Pour bâtir ce nouveau type de société, le premier plan à faire bouger est celui des représentations non seulement de la vieillesse comme processus mais de la personne. Pour ce faire, il convient de lutter contre les stéréotypes réducteurs et les rôles sociaux assignés qui obèrent l’expression de la singularité des personnes. Il s’agit de montrer que les personnes dont le vieillissement est visible sont dans une continuité identitaire par rapport à ce qu’elles ont toujours été et qu’il leur reste des possibilités d’évolution et de transformation. Il s’agit d’affirmer les possibilités de changement, de questionnement, de remise en cause, sans pour autant produire une nouvelle pression sociale de la quête identitaire. 

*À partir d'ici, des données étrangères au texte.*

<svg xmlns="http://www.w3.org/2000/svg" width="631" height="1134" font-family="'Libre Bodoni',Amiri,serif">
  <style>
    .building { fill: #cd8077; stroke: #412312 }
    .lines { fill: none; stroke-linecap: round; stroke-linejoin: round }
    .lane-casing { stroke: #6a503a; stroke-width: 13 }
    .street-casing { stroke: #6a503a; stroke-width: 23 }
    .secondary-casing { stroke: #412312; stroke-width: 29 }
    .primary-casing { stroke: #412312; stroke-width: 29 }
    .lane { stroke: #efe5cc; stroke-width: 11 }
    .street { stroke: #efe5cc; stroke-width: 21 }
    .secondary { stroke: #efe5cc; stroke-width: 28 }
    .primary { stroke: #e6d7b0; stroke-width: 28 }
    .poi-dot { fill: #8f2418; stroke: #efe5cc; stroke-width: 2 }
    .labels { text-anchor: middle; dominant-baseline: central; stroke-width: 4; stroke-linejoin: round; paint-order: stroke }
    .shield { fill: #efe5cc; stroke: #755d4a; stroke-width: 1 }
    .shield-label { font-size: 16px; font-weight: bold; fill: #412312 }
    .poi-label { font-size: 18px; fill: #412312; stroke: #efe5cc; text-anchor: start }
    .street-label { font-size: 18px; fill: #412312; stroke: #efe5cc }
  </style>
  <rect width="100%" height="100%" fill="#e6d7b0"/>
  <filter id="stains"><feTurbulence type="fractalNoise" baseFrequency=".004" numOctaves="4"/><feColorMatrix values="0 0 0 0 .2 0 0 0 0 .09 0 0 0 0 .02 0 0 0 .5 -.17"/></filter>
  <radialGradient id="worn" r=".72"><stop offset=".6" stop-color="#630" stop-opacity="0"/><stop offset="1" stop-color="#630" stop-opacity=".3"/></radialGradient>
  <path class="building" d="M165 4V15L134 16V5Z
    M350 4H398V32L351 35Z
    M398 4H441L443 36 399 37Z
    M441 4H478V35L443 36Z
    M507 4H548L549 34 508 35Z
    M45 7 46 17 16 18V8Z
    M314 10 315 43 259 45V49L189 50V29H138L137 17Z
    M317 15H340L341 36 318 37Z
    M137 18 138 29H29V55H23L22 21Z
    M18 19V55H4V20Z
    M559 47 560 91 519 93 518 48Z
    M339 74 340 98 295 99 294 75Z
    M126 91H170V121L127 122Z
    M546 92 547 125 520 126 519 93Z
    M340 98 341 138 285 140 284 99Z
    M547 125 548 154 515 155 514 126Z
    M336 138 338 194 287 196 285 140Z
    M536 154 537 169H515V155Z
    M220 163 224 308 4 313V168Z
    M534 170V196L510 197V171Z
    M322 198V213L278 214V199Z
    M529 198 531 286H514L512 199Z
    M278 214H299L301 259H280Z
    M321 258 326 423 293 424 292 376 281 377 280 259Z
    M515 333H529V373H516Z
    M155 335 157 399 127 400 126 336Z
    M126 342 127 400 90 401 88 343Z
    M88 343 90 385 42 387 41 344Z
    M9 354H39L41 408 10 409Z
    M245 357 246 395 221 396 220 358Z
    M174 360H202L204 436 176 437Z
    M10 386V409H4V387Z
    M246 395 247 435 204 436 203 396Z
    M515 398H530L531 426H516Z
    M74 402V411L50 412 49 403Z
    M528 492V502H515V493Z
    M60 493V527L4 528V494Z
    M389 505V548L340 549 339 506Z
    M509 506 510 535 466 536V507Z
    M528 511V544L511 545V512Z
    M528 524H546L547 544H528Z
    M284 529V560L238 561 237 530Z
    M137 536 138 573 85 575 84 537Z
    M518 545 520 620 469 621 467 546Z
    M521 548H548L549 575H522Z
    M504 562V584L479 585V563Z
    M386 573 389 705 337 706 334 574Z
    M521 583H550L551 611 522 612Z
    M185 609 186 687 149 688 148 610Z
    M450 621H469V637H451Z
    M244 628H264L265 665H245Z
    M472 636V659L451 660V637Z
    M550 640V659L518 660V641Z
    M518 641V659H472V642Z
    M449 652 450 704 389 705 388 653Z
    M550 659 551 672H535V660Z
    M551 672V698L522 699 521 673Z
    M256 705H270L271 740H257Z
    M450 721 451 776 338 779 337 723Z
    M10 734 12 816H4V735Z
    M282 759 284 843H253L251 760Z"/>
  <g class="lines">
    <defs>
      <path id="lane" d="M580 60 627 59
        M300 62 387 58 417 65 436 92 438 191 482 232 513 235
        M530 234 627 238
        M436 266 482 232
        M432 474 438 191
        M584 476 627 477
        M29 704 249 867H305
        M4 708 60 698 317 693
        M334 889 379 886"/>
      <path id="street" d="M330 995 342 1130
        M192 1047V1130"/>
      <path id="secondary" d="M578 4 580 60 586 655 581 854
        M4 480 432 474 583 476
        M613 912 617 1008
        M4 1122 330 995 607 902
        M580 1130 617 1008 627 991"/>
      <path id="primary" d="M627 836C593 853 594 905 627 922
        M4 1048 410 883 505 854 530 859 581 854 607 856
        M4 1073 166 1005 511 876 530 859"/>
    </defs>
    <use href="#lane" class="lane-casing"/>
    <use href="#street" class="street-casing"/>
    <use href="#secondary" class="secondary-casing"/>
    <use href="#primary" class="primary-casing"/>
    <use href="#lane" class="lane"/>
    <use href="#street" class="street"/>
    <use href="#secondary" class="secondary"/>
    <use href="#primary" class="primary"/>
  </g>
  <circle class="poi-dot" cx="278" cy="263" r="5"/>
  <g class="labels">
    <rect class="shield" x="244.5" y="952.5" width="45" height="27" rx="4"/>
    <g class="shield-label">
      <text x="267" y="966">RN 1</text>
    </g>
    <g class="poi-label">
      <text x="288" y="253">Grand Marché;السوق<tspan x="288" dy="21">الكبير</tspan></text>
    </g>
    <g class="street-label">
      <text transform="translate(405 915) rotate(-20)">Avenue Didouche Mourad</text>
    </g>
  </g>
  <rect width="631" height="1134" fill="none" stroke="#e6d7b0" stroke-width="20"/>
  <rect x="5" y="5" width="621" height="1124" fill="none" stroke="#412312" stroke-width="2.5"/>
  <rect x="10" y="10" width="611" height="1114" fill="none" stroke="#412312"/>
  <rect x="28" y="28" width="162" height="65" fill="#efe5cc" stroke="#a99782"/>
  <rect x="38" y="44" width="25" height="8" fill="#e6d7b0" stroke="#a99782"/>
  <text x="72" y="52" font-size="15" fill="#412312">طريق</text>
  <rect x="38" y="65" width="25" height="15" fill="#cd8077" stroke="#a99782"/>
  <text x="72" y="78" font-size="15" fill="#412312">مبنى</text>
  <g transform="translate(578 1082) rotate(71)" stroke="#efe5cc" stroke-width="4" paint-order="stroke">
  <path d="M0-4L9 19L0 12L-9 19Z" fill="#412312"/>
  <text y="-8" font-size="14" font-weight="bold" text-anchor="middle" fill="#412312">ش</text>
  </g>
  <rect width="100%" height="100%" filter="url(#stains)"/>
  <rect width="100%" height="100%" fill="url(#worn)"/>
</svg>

Depuis plusieurs décennies, de nombreux acteurs demandent une grande campagne nationale de communication qui appellerait au changement de regard sur les personnes qui avancent en âge. Évidemment la communication ne peut pas tout, ainsi toutes les courroies possibles sont les bienvenues pour démontrer que la longévité nous concerne tous, et surtout qu’elle est la préfiguration de notre futur commun ; une société intégrant tous les âges, même les plus avancés, et une société dans laquelle le sens et l’utilité que l’on souhaite développer l’emporter sur le statut social professionnel. Que ce soit par le biais de l’éducation, de la prise de parole politique et médiatique, de la culture, il semble fondamental de véhiculer des messages qui relatent de la complexité d’un processus, de la richesse d’une population, là encore, sans pour autant faire de « l’âgisme  bienveillant » en espérant, par exemple, donner une image trop positive, mais erronée, de la vieillesse. Ce qui compte, c’est avant tout de restituer une multiplicité de parcours et d’être le plus proche possible de ce que vivent les personnes les plus âgées d’entre nous. 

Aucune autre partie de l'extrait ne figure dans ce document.